Irish Soda Bread is an easy, no-mess, no-knead, one-bowl bread that gains its volume and deliciously sour flavor by using baking powder, baking soda and "buttermilk" as baking agents. This vegan version of the yeast-free classic is great for weeknight meals as it requires little in preparation and just over an hour in the oven. If baking for someone on a gluten-free diet, use a combination of spelt flour and rice flour in place of the all-purpose flour, reducing the total amount by 1/4 cup.
Serves 8 to 10
Prep Time: 10 minutes
Cook Time: 1 hour, 10 minutes
Total Time: 1 hour, 20 minutes
- 1 T. and 1 t. apple cider vinegar
- 1 ¼ cup dairy-free soymilk
- 2½ cups all-purpose flour
- ½ cup toasted wheat germ
- ¾ t. baking soda
- 1 t. baking powder
- 1½ t. salt
- ¼ cup pumpkin seeds or sunflower seeds, or a combination of your choice
- 1 ½ T. olive oil
1. Preheat the oven to 350 F. Line a large baking sheet with parchment paper and set aside.
2. In a small bowl or measuring pitcher, combine the vinegar and soymilk, whisking until just combined and slightly thickened. Set aside for 5-10 minutes.
3. Meanwhile, in a medium-sized mixing bowl, combine the flour, wheat germ, baking soda, baking powder, salt and seeds, mixing until well combined.
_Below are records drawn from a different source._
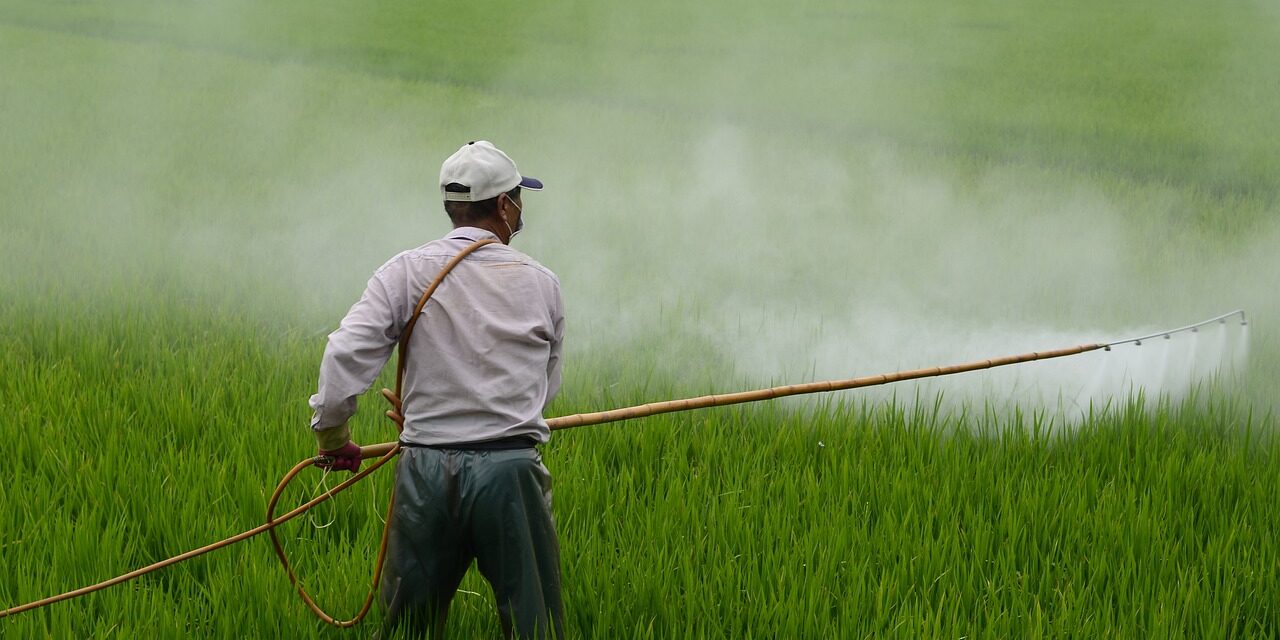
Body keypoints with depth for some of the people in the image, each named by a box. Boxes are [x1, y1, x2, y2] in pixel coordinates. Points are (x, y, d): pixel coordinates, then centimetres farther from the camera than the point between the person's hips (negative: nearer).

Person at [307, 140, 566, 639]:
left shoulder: (407, 272, 1)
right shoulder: (540, 283, 4)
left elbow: (346, 354, -9)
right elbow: (548, 384, 11)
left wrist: (330, 433, 5)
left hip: (427, 468, 1)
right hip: (512, 472, -1)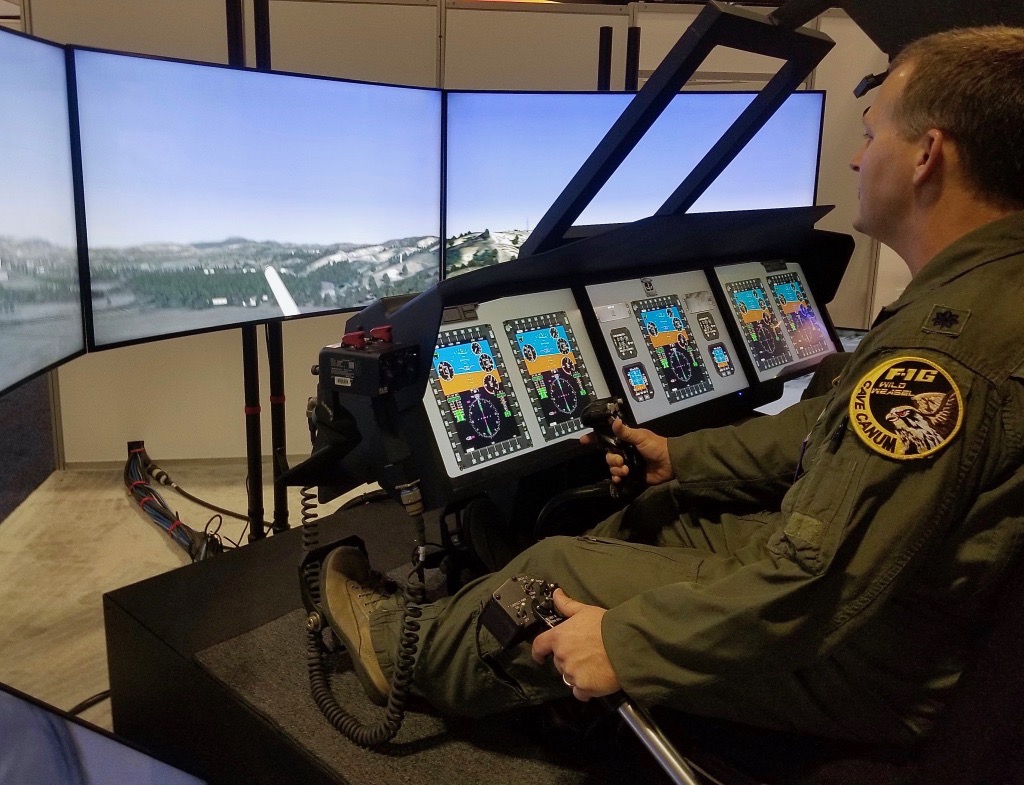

4. Make a well in the center of the dry ingredients. Combine the soymilk mixture with the olive oil and pour this into the well. Using a wooden spoon or your hands, pull the flour from the sides of the bowl into the well, folding in the dry mixture with the wet until forming a soft dough.
5.Press the dough into the shape of a round, using the bowl as a guide, and place on the prepared baing sheet. With a sharp, dry knife, make an "x" in the top of the round that extends almost to the edges. Bake for about 1 hour and 15 minutes, or until golden brown.